Le Comité de concertation réuni ce vendredi a eu l'effet d'un nouveau coup de massue pour bon nombre de citoyens et surtout de travailleurs du secteur Horeca, du monde culturel mais aussi des métiers de contact. Même si une éclaircie se dessine pour ces derniers avec la promesse d'une réouverture en priorité, les salons de coiffure, d'esthétique, les masseurs et autres professionnels sont toujours à l'arrêt.

En attendant, ils doivent se contenter des aides fédérales mais aussi locales, selon les différentes communes. Dans l'entité de Saint-Ghislain, il a été décidé d'octroyer une nouvelle aide de 2 000 euros à ces métiers de contact. "Le College communal, en concertation avec la majorité plurielle des conseillers, a décidé de proposer au Conseil communal du 25 janvier d'apporter un soutien complémentaire de 2 000 euros aux métiers de contact, par souci d'équité entre les différents secteurs", annonce le bourgmestre Daniel Olivier (PS).

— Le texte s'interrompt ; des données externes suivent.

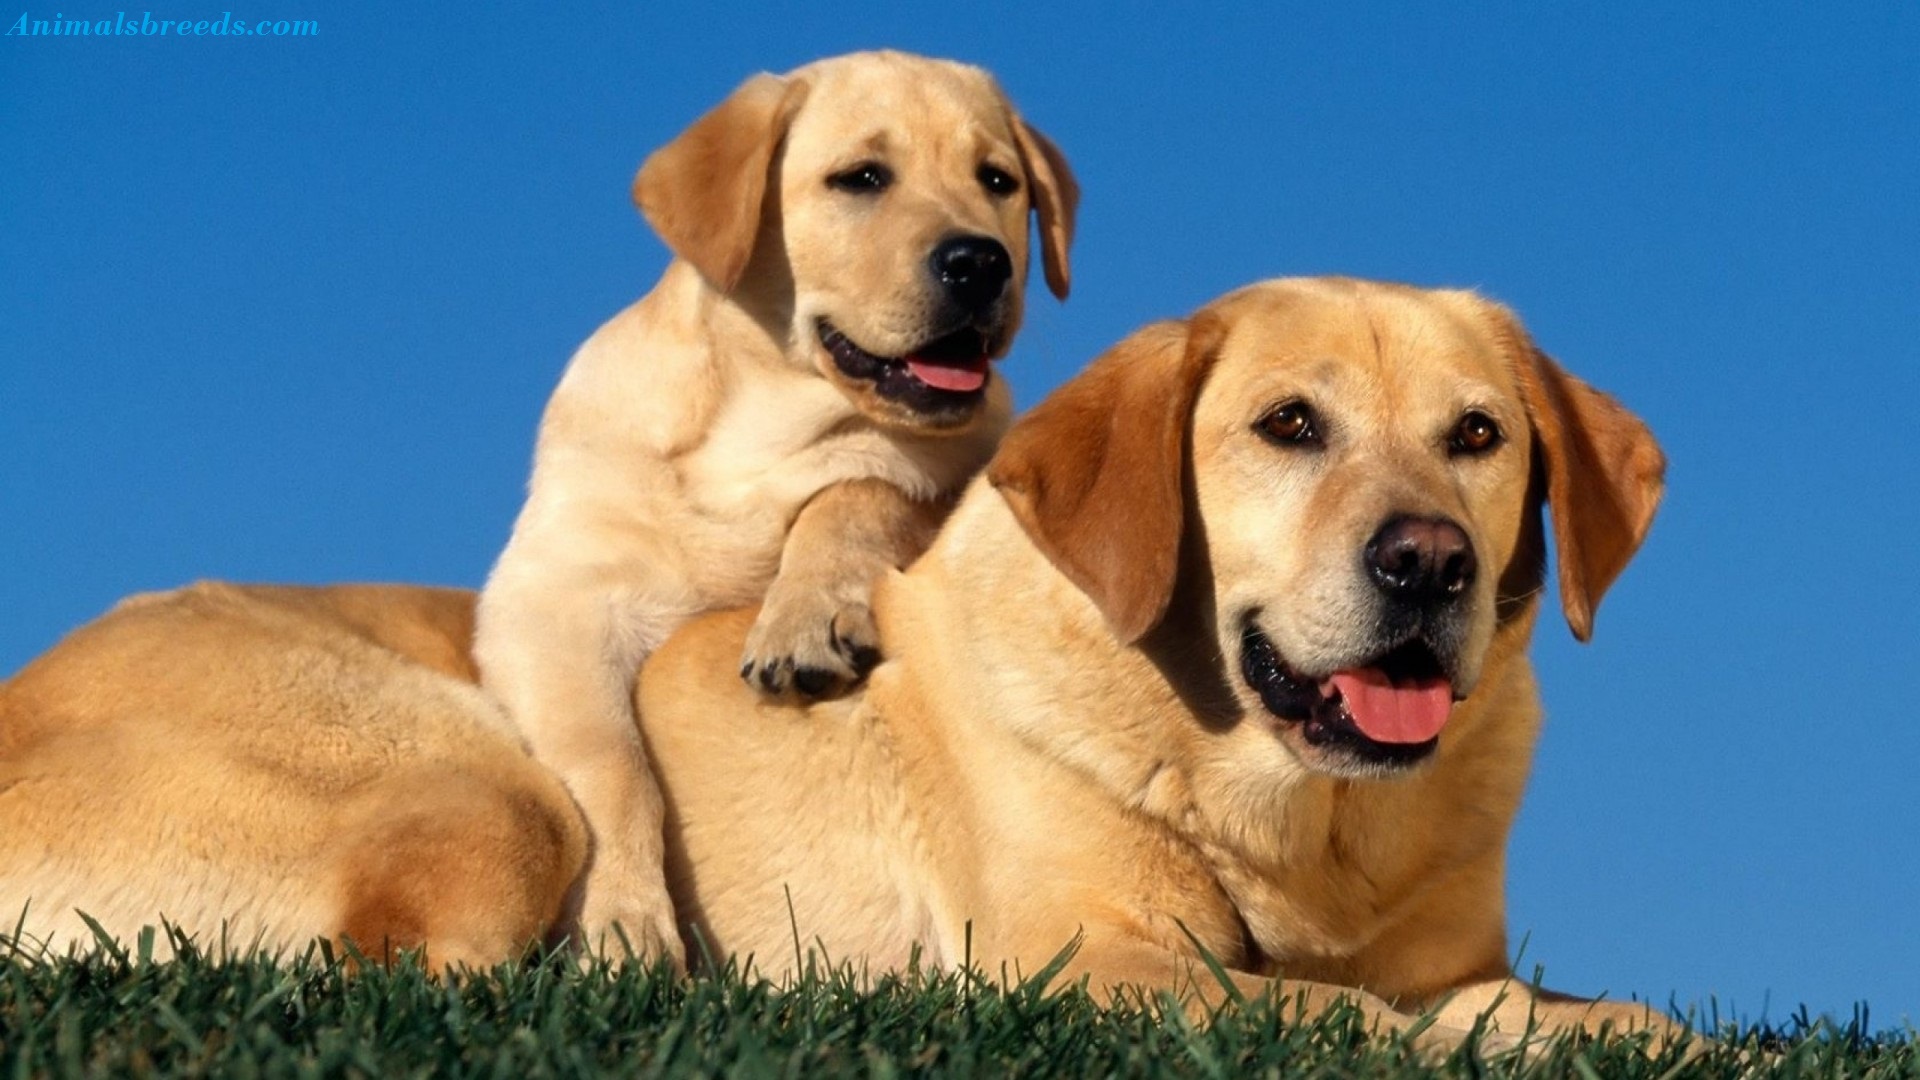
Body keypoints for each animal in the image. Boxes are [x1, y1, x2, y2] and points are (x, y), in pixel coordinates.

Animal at [3, 276, 1666, 1045]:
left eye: (1479, 437)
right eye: (1289, 426)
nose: (1430, 564)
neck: (1298, 818)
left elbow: (1499, 999)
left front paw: (1625, 1034)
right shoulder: (1083, 958)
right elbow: (1323, 1012)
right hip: (493, 790)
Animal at [472, 48, 1075, 957]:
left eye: (997, 180)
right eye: (862, 177)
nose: (981, 263)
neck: (757, 426)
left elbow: (864, 486)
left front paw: (805, 613)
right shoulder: (551, 602)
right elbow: (610, 763)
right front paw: (624, 921)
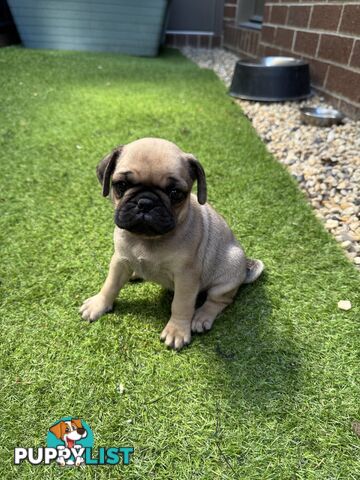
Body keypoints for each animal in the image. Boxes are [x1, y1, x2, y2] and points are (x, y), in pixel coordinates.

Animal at [80, 136, 262, 348]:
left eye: (175, 193)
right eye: (121, 185)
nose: (145, 202)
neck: (147, 239)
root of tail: (244, 270)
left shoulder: (186, 277)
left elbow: (181, 305)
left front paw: (177, 330)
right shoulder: (119, 261)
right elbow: (110, 285)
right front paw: (99, 304)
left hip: (226, 274)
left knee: (219, 300)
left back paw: (201, 317)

Une prime pour l'Horeca et les autres commerces fermés durant le confinement avait déjà été octroyée précédemment par la Ville de Saint-Ghislain. Voilà donc aussi une aide supplémentaire pour ces métiers de contact. "Pourront en bénéficier les salons de coiffure, les instituts de beauté, de soins et d'entretiens corporels mais aussi les producteurs photographiques (hormis les activités de la presse) qui exerçaient leur profession, à titre principal, sur l'entité avant le 31 octobre 2020."

Hormis l'obligation d'une vitrine commerciale, toutes les autres conditions des deux premières phases du plan de relance saint-ghislainois sont maintenues afin de garantir la défiscalisation. Pour cette raison, les demandeurs doivent tout d'abord pouvoir justifier que leur activité correspond aux codes Nace-Bel arrêtés à la sortie du premier confinement par la Region wallonne. Les demandes pourront être introduites valablement dès l' approbation par le Conseil communal et jusqu'au 28 février 2021 auprès du secretariat de l'administration communale.